Moments later, pain knifed through me. I could feel the extent of my body, the limits of my frame, and it was awkward and weird. My lungs burned—air was being forced down into me through tubes. My eyes opened and I screamed for help.

* * *

Independence, Missouri, Present Day

ELLIE HAD A THEORY she hoped would buy her a little more time. She was already very weak, so it was a last ditch effort even to try it.

As she dissolved from the couch in her father’s library and scattered to the winds, she isolated the contagion of the Mark in her body, placing it away from her, in quarantine. She knew it was temporary at best, since—and she could feel this—the source it fed upon was her heart, but maybe she could buy a couple of weeks. The Mark’s infection was beyond her powers to overcome. She would do what she could to delay the inevitable as long as possible. Just like any driven human determined to save the world.

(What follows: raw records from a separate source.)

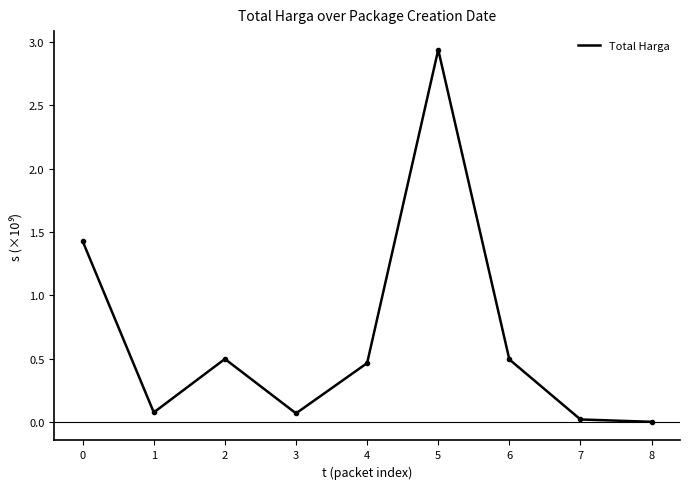

The chart shows a value of 0.5 at 4. True or false?

True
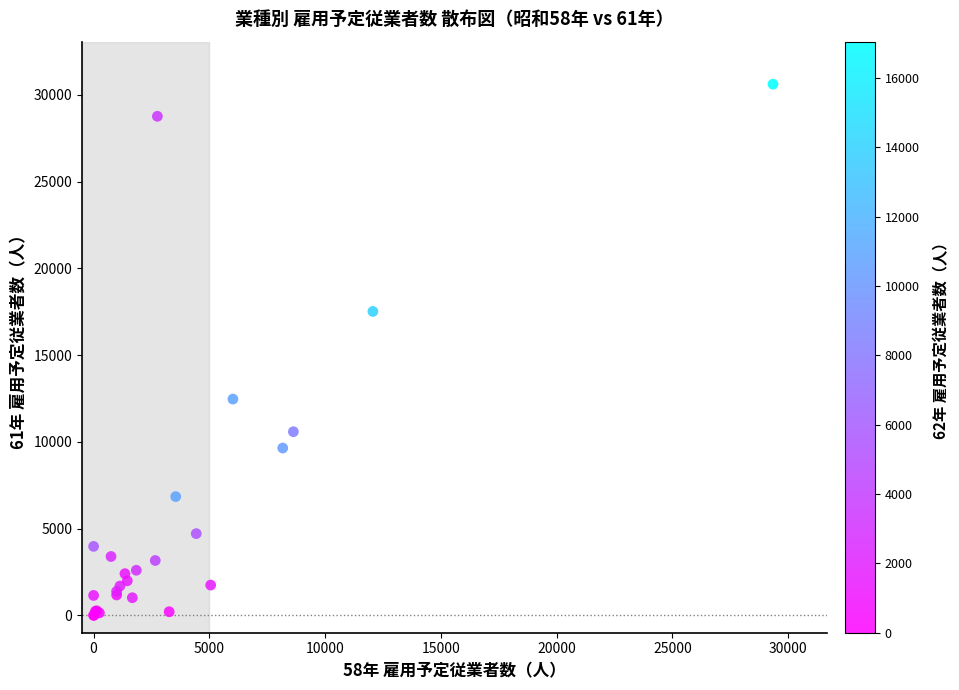

What Y value in the scatter plot is closest to 15309?

17519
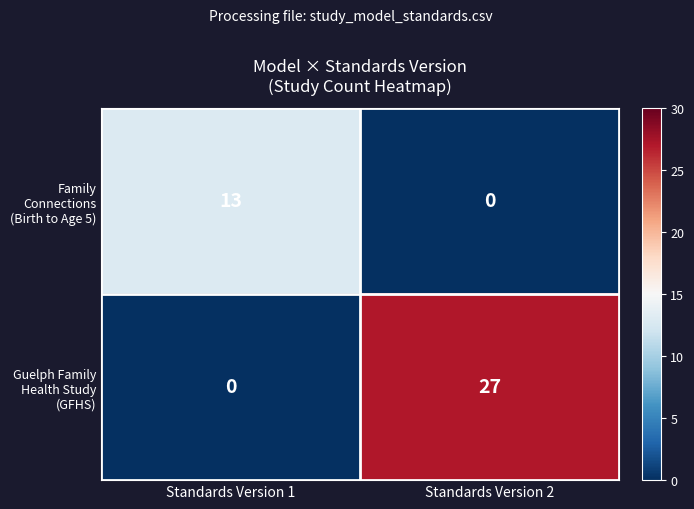

Reading left to right, transcribe all the data shown in this chart.

Family Connections (Birth to Age 5): Standards Version 1=13	Standards Version 2=0
Guelph Family Health Study (GFHS): Standards Version 1=0	Standards Version 2=27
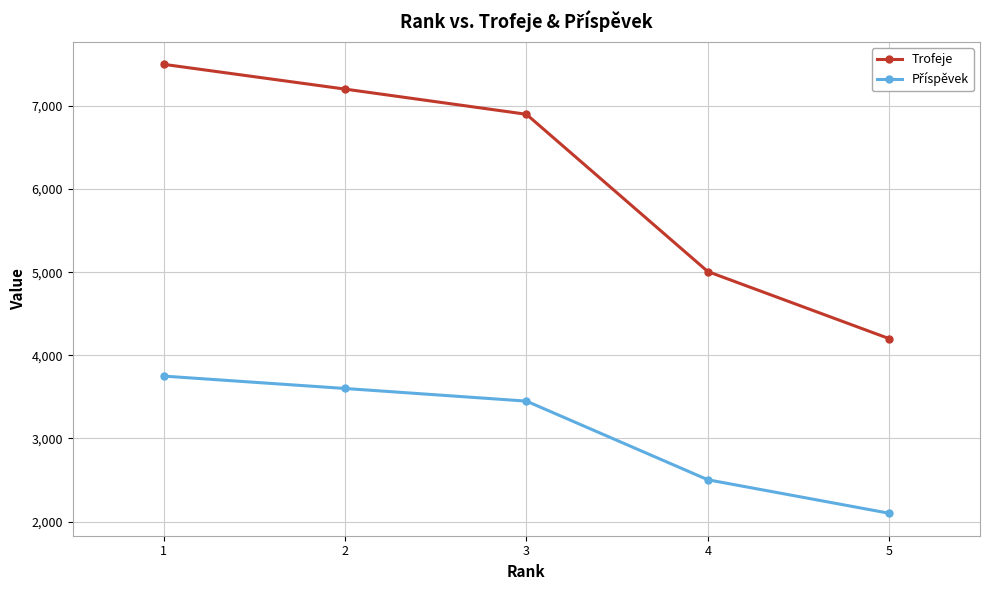

True or false: Trofeje has more than 1 points higher than both neighbors.

False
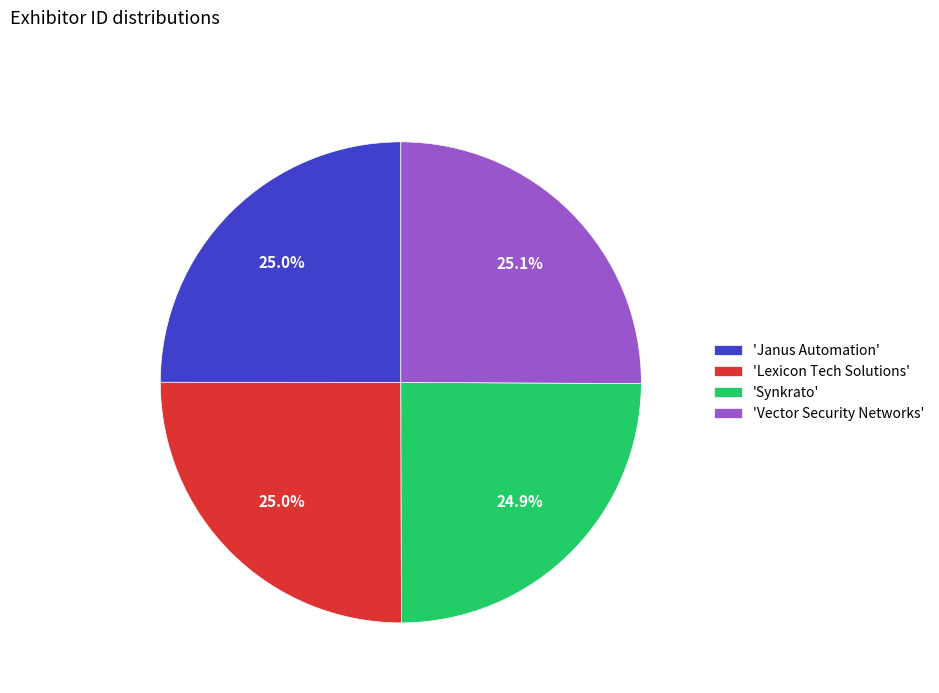

Is 'Vector Security Networks' the majority of the pie?

No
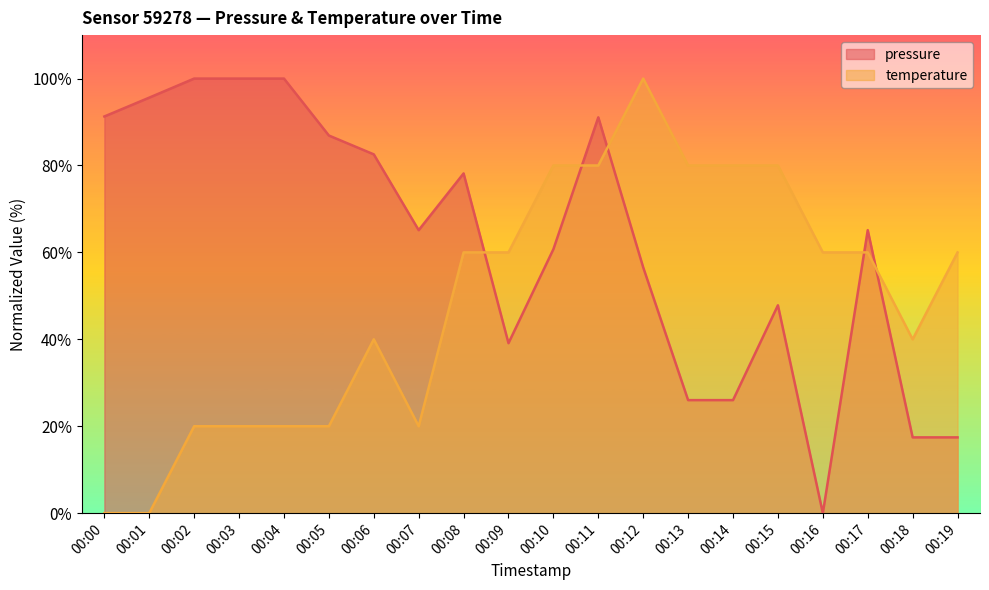

How many times do pressure and temperature cross each other?

5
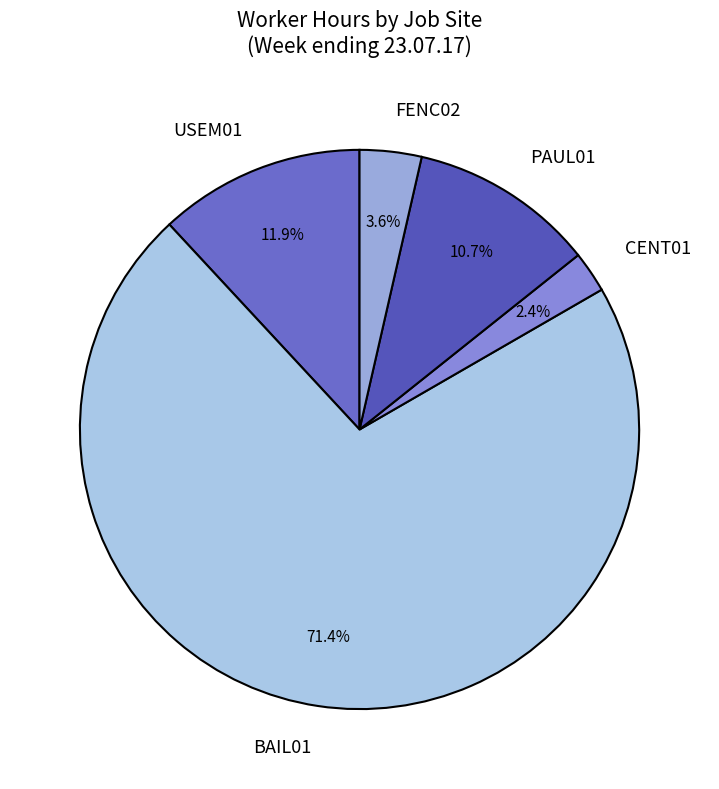

How many segments does this pie chart have?

5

She didn’t know what would happen. When she gathered herself back together under a tree in the parking lot of the Midwest Genealogy Center in Independence, Missouri, she had readied herself for anything.

She’d thought it might kill her. But in fact, she felt better than she had in a long time, and she kicked herself for not trying it sooner. I feel like a new woman. Like I’ve just had the best spa day ever.

She walked inside.

The receptionist looked up at her. “Welcome to the largest facility for genealogies in the world. How may I help y—oh, wow. Can I just say . . . I just love your hair.”

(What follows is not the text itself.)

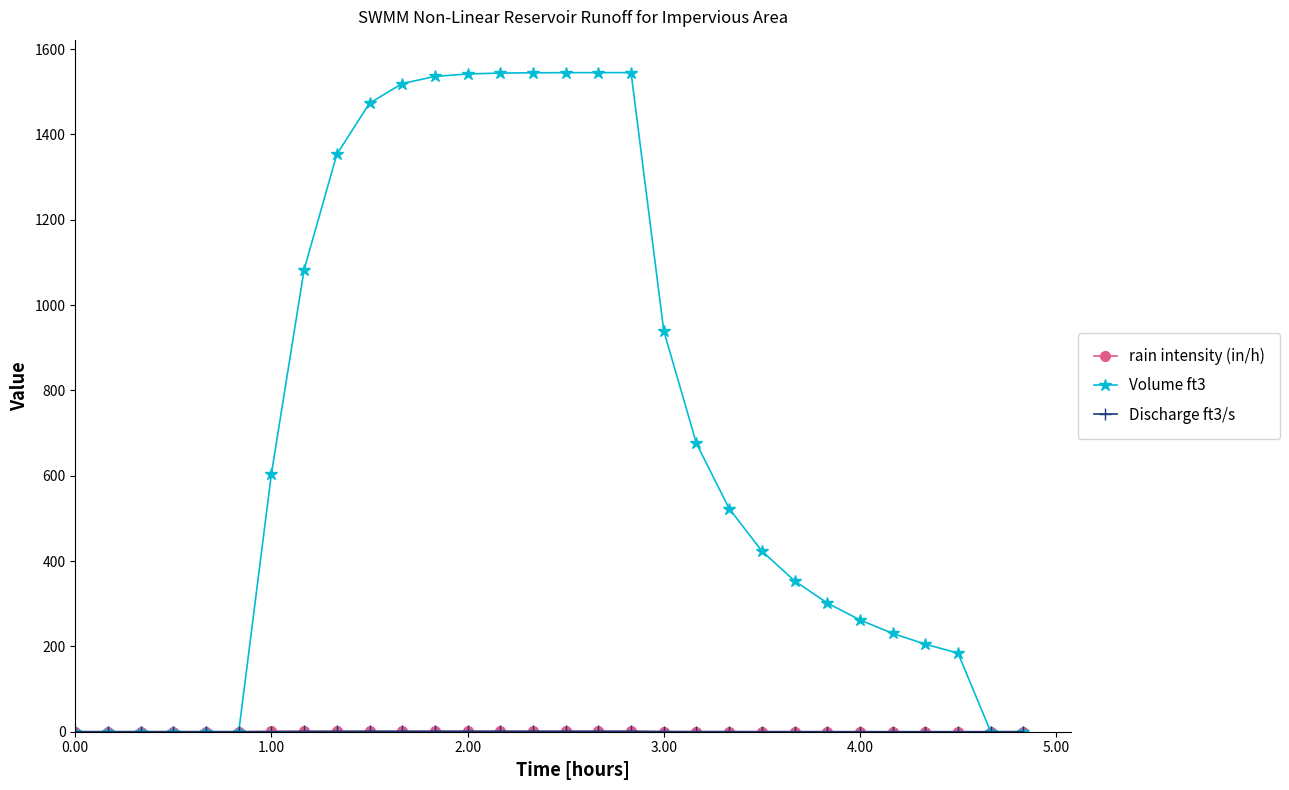

What is the greatest value displayed?

1544.8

“Why, thanks,” Ellie said. “I’m kinda partial myself.” She gave a mild curtsy.

The receptionist, a round, dowdy-looking woman dressed in the full range of browns, giggled. “We don’t get many people around here sporting that look.”

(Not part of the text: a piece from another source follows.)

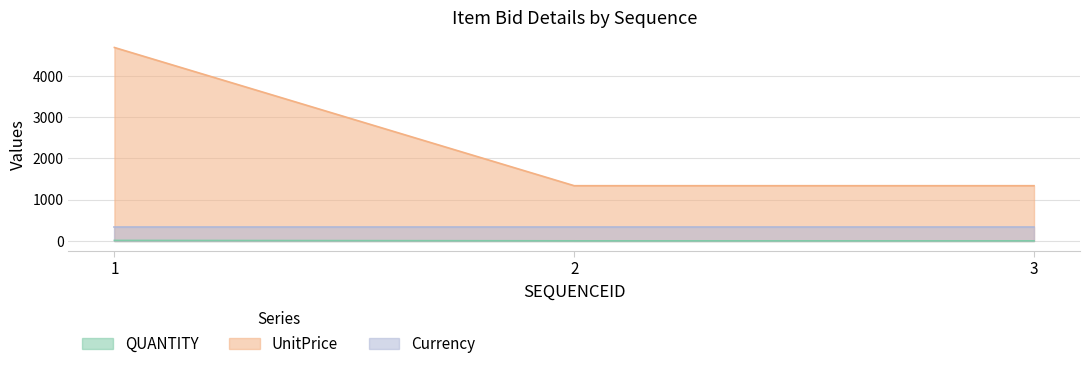

Is the value of Currency at 1 greater than the value of UnitPrice at 1?

No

“Well, I’ve stuck with what works. In and out of season.” For thousands of years. “So, ah. . .” Ellie looked around for a nameplate. “So, Brenda. Where are the C’s? I’ve got some research to do.”

“Oh, of course.” Brenda peeled her eyes from Ellie’s electric blue mane and shoved a clipboard forward. “Sign in, and then you’ll want to take the elevator to level two. You’re so dang cute.” Brenda giggled again.

Ellie smiled and registered and went to the second floor. After talking to three different people, she was ushered to a small room with no windows and a computer sitting on a simple desk.

As she looked through the boxes of documents that traced the Cross family tree upward from Airel to John, the trail ended. John Cross apparently had no parents, no family. No past. Which meant, “Extremely complicated.” Ellie grasped at her pounding chest and coughed. Maybe not two weeks. Maybe two days.

She needed to get moving then.

Airel mentioned grandparents—they must have been on her mom’s side.

She thought back to her son. She always wondered what became of him. He must have had children—otherwise, Airel would never have been born. Without angelic blood, the family line would not have been able to continue. But Qiel was lost and assumed dead ages ago. After Ke’elei, she herself had gone off the grid. She’d thought about it a lot, but never so much as she had in the last few weeks.